I have a small Eclipse Java project which includes the XML export repair
and demonstrates how the repaired XML can be transformed through a series
of steps into a suitable XSL:FO format which can be converted to PDF,
Postscript or some document format (RTF, DOCX, ODT, WML) using either
Apache FOP or XMLmind FC (XFC). How do share this code? Do I have to be a
comitter on the project?
Alternatively post me an email or some otjher localtion I can post/send it
to...
Would be cool to see someone take my efforts a step further!
I have previously been looking into OAW and their EMF toolkit.
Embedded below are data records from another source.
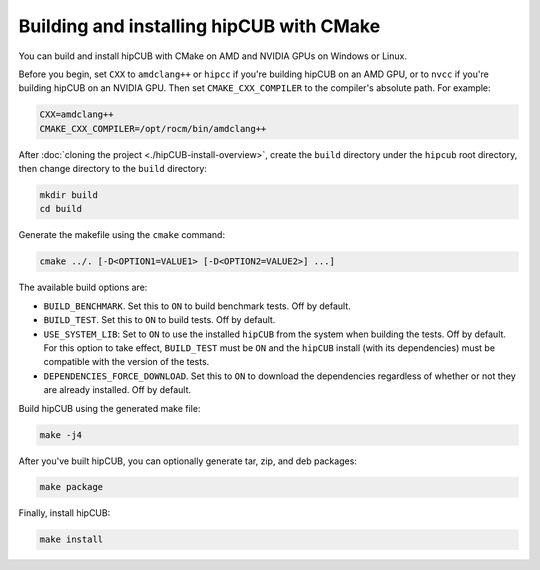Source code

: .. meta::
  :description: Build and install hipCUB with CMake
  :keywords: install, building, hipCUB, AMD, ROCm, source code, cmake

.. _install-with-cmake:

********************************************************************
Building and installing hipCUB with CMake
********************************************************************

You can build and install hipCUB with CMake on AMD and NVIDIA GPUs on Windows or Linux.

Before you begin, set ``CXX`` to ``amdclang++`` or ``hipcc`` if you're building hipCUB on an AMD GPU, or to ``nvcc`` if you're building hipCUB on an NVIDIA GPU. Then set ``CMAKE_CXX_COMPILER`` to the compiler's absolute path. For example: 

.. code:: shell

    CXX=amdclang++
    CMAKE_CXX_COMPILER=/opt/rocm/bin/amdclang++

After :doc:`cloning the project <./hipCUB-install-overview>`, create the ``build`` directory under the ``hipcub`` root directory, then change directory to the ``build`` directory:

.. code:: shell

    mkdir build
    cd build

Generate the makefile using the ``cmake`` command: 

.. code:: shell

    cmake ../. [-D<OPTION1=VALUE1> [-D<OPTION2=VALUE2>] ...]

The available build options are:


* ``BUILD_BENCHMARK``. Set this to ``ON`` to build benchmark tests. Off by default.
* ``BUILD_TEST``. Set this to ``ON`` to build tests. Off by default. 
* ``USE_SYSTEM_LIB``: Set to ``ON`` to use the installed ``hipCUB`` from the system when building the tests. Off by default. For this option to take effect, ``BUILD_TEST`` must be ``ON`` and the ``hipCUB`` install (with its dependencies) must be compatible with the version of the tests.
* ``DEPENDENCIES_FORCE_DOWNLOAD``. Set this to ``ON`` to download the dependencies regardless of whether or not they are already installed. Off by default.

Build hipCUB using the generated make file:

.. code:: shell

    make -j4

After you've built hipCUB, you can optionally generate tar, zip, and deb packages:

.. code:: shell

    make package

Finally, install hipCUB:

.. code:: shell

    make install
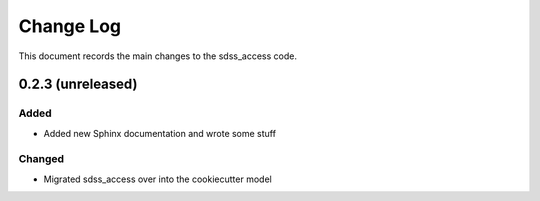 .. _sdss_access-changelog:

==========
Change Log
==========

This document records the main changes to the sdss_access code.

.. _changelog-0.2.3:
0.2.3 (unreleased)
------------------

Added
^^^^^
* Added new Sphinx documentation and wrote some stuff

Changed
^^^^^^^
* Migrated sdss_access over into the cookiecutter model

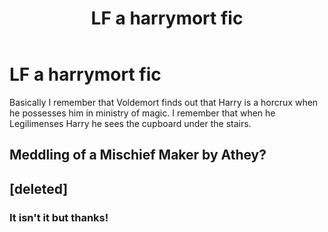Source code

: #+TITLE: LF a harrymort fic

* LF a harrymort fic
:PROPERTIES:
:Author: barelystandard
:Score: 10
:DateUnix: 1576783378.0
:DateShort: 2019-Dec-19
:FlairText: What's That Fic?
:END:
Basically I remember that Voldemort finds out that Harry is a horcrux when he possesses him in ministry of magic. I remember that when he Legilimenses Harry he sees the cupboard under the stairs.


** Meddling of a Mischief Maker by Athey?
:PROPERTIES:
:Author: ChrysosAurum
:Score: 3
:DateUnix: 1576795526.0
:DateShort: 2019-Dec-20
:END:


** [deleted]
:PROPERTIES:
:Score: 2
:DateUnix: 1576788536.0
:DateShort: 2019-Dec-20
:END:

*** It isn't it but thanks!
:PROPERTIES:
:Author: barelystandard
:Score: 2
:DateUnix: 1576788671.0
:DateShort: 2019-Dec-20
:END:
I think you could leverage the OAW framework to automate importing
documentation written in Microsoft Word. I imagine you could setup a
folder structure with the word documents saved as (filtered) htm,
including their resources (pictures) and a small metadata file (xml) for
each folder.
Then traverse the whole folder structure and generate the appropriate XMI
model, upload the images into the /ressources folder of the plugin and
reconfigure the internal img hrefs to point to the images in the
/ressources folder. I also noticed, that the Express Word to HTML
converter ignores a lot of special characters if they have not been
properly ecaped (such as danish character æ,ø,å). All the .htm files
should therefore be properly HTML encoded before they are converted.